Pete: So maybe I'm the end of the line.

Bobbie:  It's the big opportunity he's bound to ruin.

Rachel:  He's all business, isn't he?

Bobbie: Tell me what I want.

Bobbie:  This is America.  Pick a job and then become the person that does it.

Bobbie:  I love bridges. I don't know if it's the drop or just 'cause you get to see something disappearing behind you.

Bobbie:  Why is it so hard to just enjoy things? God, I feel so good.
Don:  I don't feel a thing.

Peggy:  You'll have to believe me that I'll forget this. I don't want you treating me badly because I remind you of it.

Betty:  You promised you wouldn't disappear like that anymore.

Jane:  I feel like I'm walking in tall cotton.

Don:  I'm not paying attention anymore until they're here a month.

Peggy:   He made me a copywriter.
Bobbie:  I bet you made yourself a copywriter.

Bobbie:  You're never gonna get that corner office until you start treating Don as an equal. And no one will tell you this, but you can't be a man. Don't even try. Be a woman. It's powerful business, when done correctly.

Roger:  I think it's nice to hear the story of relatively young love.

Jane:  What's your title here?
Ken:  Title? I'm Ken.

Bobbie:  You have to start living the life of the person you want to be.

Pete:  I sure as hell wouldn't want a kid here watching this donnybrook.

Don:  Get out of here and move forward.  This never happened.  It will shock you how much it never happened.

Don:  I guess when you try to forget something, you have to forget everything.


While hiding out in Peggy's apartment, Bobbie noticed an article about Marilyn Monroe and lamented her sad life, while Peggy couldn't see the truth behind the blond bombshell.

Freddy comes out from his office to regale Jane and Ken with his pants zipper performance of Mozart. He's not met with the reaction he was hoping for.

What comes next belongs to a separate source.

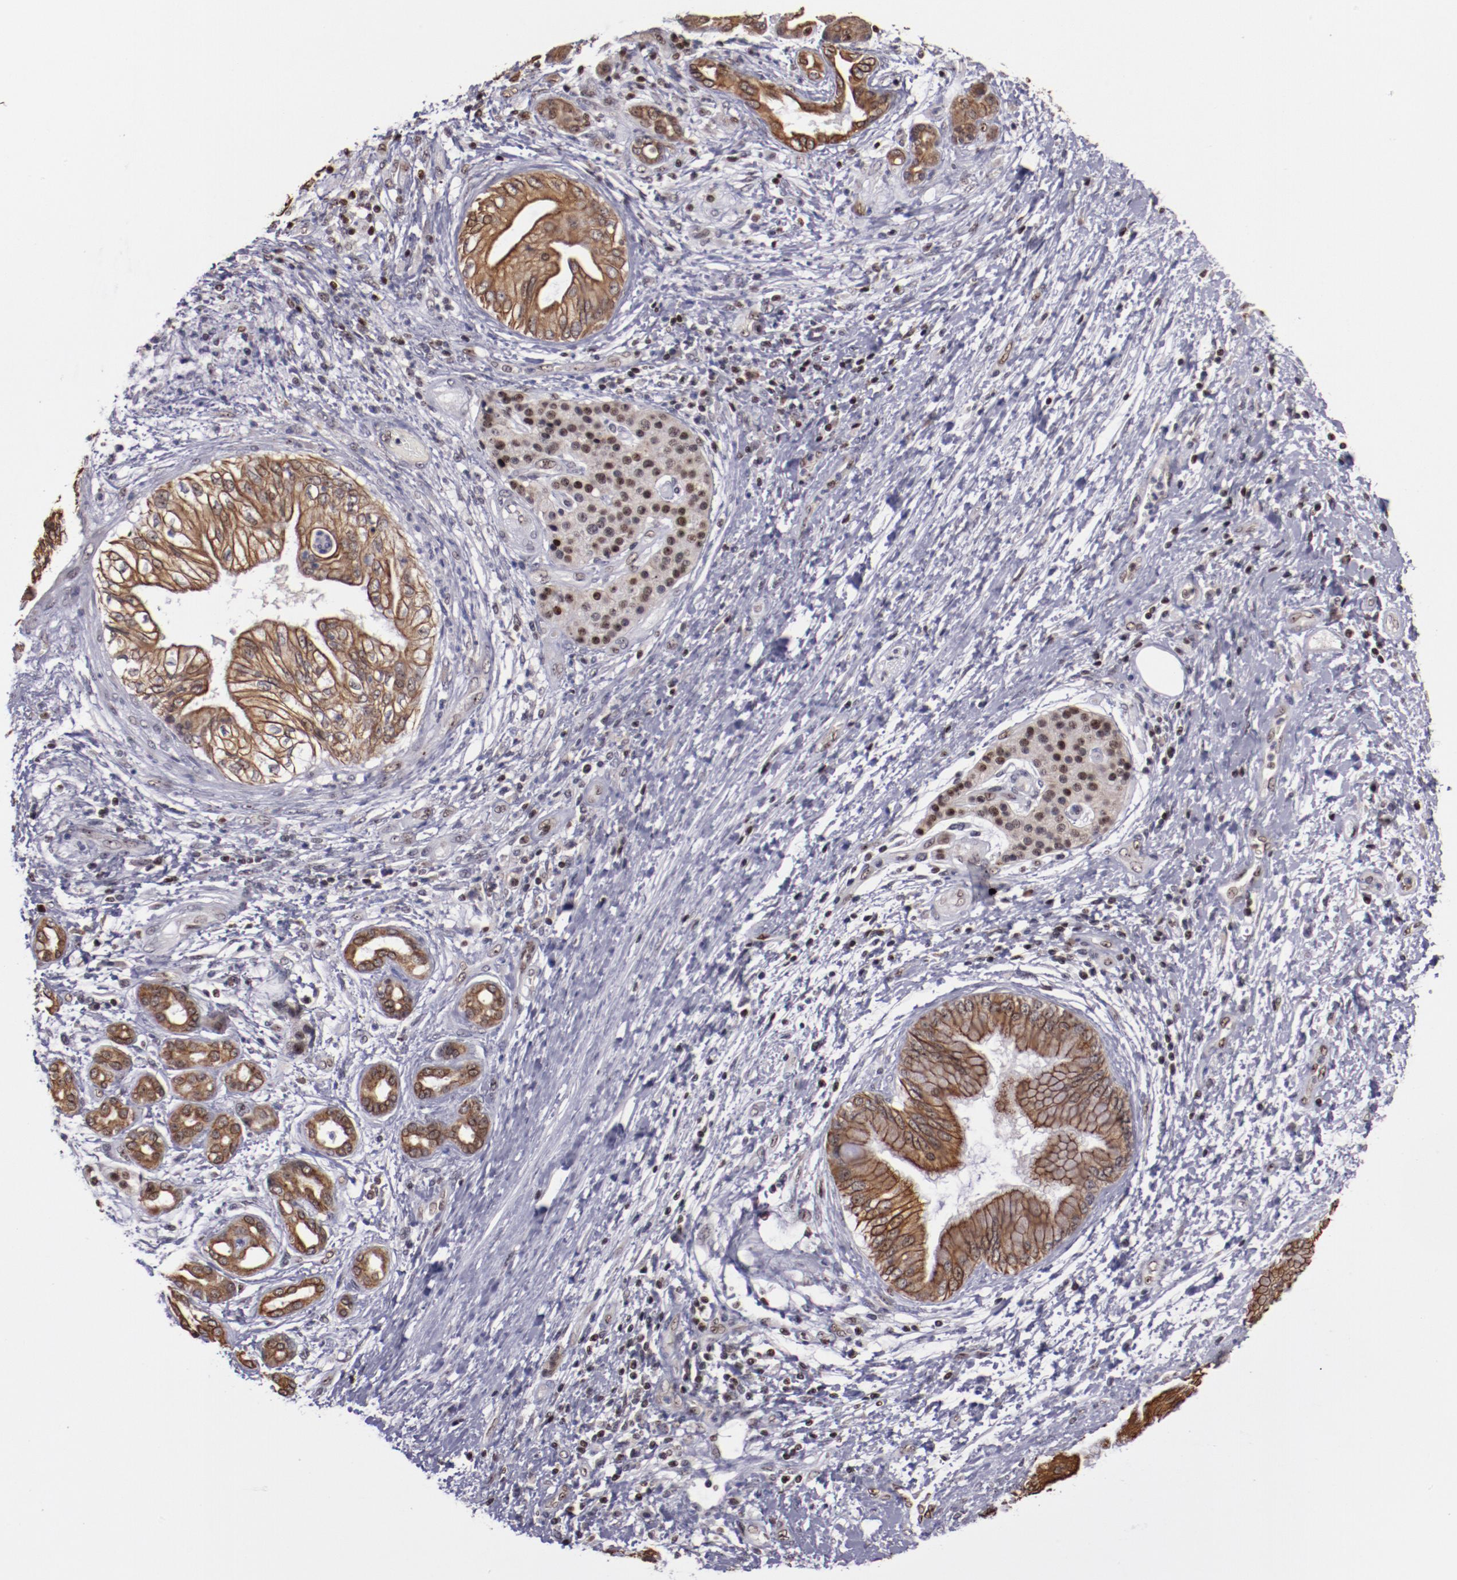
{"staining": {"intensity": "moderate", "quantity": "25%-75%", "location": "cytoplasmic/membranous"}, "tissue": "pancreatic cancer", "cell_type": "Tumor cells", "image_type": "cancer", "snomed": [{"axis": "morphology", "description": "Adenocarcinoma, NOS"}, {"axis": "topography", "description": "Pancreas"}], "caption": "Human pancreatic cancer stained for a protein (brown) exhibits moderate cytoplasmic/membranous positive expression in about 25%-75% of tumor cells.", "gene": "DDX24", "patient": {"sex": "female", "age": 70}}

There was a lot of older women edifying, and envying, younger women - Joan and Bobbie acting as both mentors and rivals of their younger counterparts. Bobbie is another "new girl" in the story, at least she must look that way to Rachel Menken who recalls when she was the client Don was fussing over. For someone who doesn't look back, Don seemed affected by running into his old flame and perhaps that distraction (plus all the others) contributed to the car accident.

Betty mentions that he had promised not to disappear, so this is more confirmation that they've talked about his secretive ways and, while Don never cops to cheating, he has promised to be more present and to include Betty more. 

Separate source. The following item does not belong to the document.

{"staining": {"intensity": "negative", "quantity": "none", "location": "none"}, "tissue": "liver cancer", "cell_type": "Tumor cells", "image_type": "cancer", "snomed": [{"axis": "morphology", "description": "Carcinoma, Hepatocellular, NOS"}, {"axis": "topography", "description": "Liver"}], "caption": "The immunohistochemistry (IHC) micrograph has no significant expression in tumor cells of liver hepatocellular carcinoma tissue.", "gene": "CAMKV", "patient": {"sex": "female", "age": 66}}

Lack of subtlety:  The fertility doctor smoking.  Pete thinking the Xerox machine might be responsible for sterility. Don drinking a bottle while driving.

How times have changed:  Don's blood alcohol level was .15 which the police officer tells him was at the then-legal limit.  Today, that would be almost twice New York's current limit of .08.


Joan tells Roger, "I'm not going anywhere" after he learns of her engagement and he correctly predicts that she will, in fact, leave them.  But Joan turns out to be the prescient one as while she leaves temporarily, she does come back.

Jane tells Joan, "I'm a little bit clairvoyant, and I think you two are going to be very happy together." Not only is she wrong about Joan and Dr. Greg, but she also doesn't see her future very clearly when she decides to take up with Roger.  It is interesting that Roger was obviously quite taken by Joan, he never cared about her enough to leave Mona for her. But his love for Jane wasn't real, he was more in love with her youth and what it said about him. 

Rachel introduces Don to her new husband, Tilden Katz.  It's a quick scene and we know that Don is drinking and distracted at the meeting.  Yet in Episode 9's Six Months Leave, when coming up on the fly with an alias, the name Tilden Katz is immediately upon his lips - as, no doubt, Rachel is always on his mind.

She is so on his mind that he's still thinking about her by the second half of Season 7.

Don tells (lies to) Betty that his car accident was because he mixed blood pressure medicine and booze, not that he was getting pleasured in the car.  Hearing that his doctor had prescribed medicine for high blood pressure, along with fearing that the worst could have happened, makes Betty understandably upset.  But Don tells her he doesn't want her getting hysterical.  In Season 7, when Betty starts studying psychology, we see her reading Freud's book on hysteria.